The Bases Conversion and Development Authority (BCDA) has scored a legal victory anew, after the Office of the Ombudsman dismissed the criminal and administrative complaints filed by lawyer Howard Calleja against BCDA President and Chief Executive Officer (CEO) Arnel Paciano Casanova.
“We applaud the Ombudsman’s Office for their fair and speedy resolution of this issue,” Casanova said.
Calleja argued in his complaint that Casanova should be charged with usurpation of authority, a criminal case, as well as an administrative case of dishonesty and grave misconduct, for performing as the BCDA president, since the BCDA charter stipulates that the agency’s chairman of the board should also be its president. He said that when the position was split between Casanova and then-Chairman Felicito Payumo in April 2011, the law was violated.
The criminal complaint was dismissed because of lack of probable cause, while the administrative complaint was junked because of lack of substantial evidence.
In its Joint Resolution, the Ombudsman said that there is no probable cause to file the criminal charges against Casanova, since “it is clear from the appointment letter dated April 07, 2011 issued by Malacañang Palace . . . that [Casanova] was duly appointed as president and CEO of the BCDA. Thus, respondent Casanova is clothed with the color of title and cannot be considered a ‘usurper.’”
The Resolution also stated that “although complainant contends that such appointment is illegal, until and unless a court of justice exercises its power of judicial review in a proper proceeding and declares the act of appointment by the President of the Philippines as illegal, such executive act enjoys the presumption of validity.”
It went on to say that “for the same reasons as discussed above, this Office finds no substantial evidence to sanction” Casanova for the administrative complaint.
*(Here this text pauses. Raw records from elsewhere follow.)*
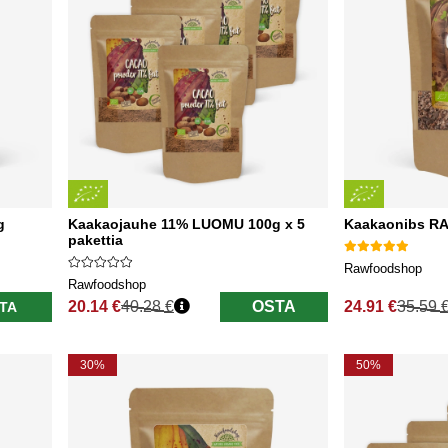
g
Kaakaojauhe 11% LUOMU 100g x 5
Kaakaonibs R
pakettia
Rawfoodshop
Rawfoodshop
20.14 €
40.28 €
OSTA
24.91 €
35.59 
TA
Normaali hinta
Normaali hinta
30%
50%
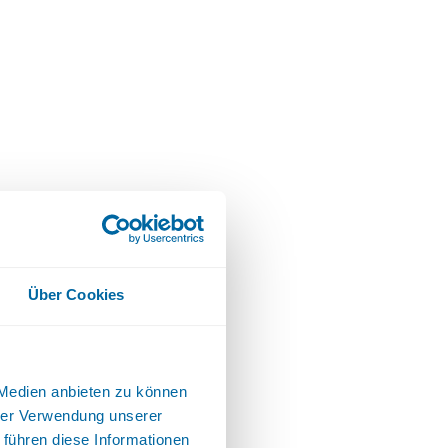
Über Cookies
 Medien anbieten zu können
hrer Verwendung unserer
 führen diese Informationen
Casanova said that he and the BCDA will “not run away from any complaints or cases lobbied against us. We are firm practitioners of transparency and good governance, so we have nothing to hide.”
Calleja led informal settlers
Calleja represented retired Col. Benjamin Zabat, president of the Consular Area Residents Association Inc. (Carai), who led a group of informal settlers in its dispute against the BCDA. The group has been among the occupants of a 35.5-ha portion of government-owned land in Fort Bonifacio known as the Jusmag, on which the BCDA has sole administrative jurisdiction.
The Consular area, where Zabat resides, was not included in the dismantling operations at the Jusmag property.
The BCDA invoked its right on the land in 2012 to give way to the development of the property. This was met with fierce resistance by Zabat and his group, who refused to vacate the property. Eventually, the families which have been rallied by Zabat also vacated the area.
BCDA ‘will not be deterred’
“Considering who Atty. Calleja is working for, it is clear what his motive for filing those criminal and administrative cases are,” Casanova added. “He is trying to undermine and question the authority of our office. But as made clear by the Ombudsman’s resolution, he has failed in his attempt.”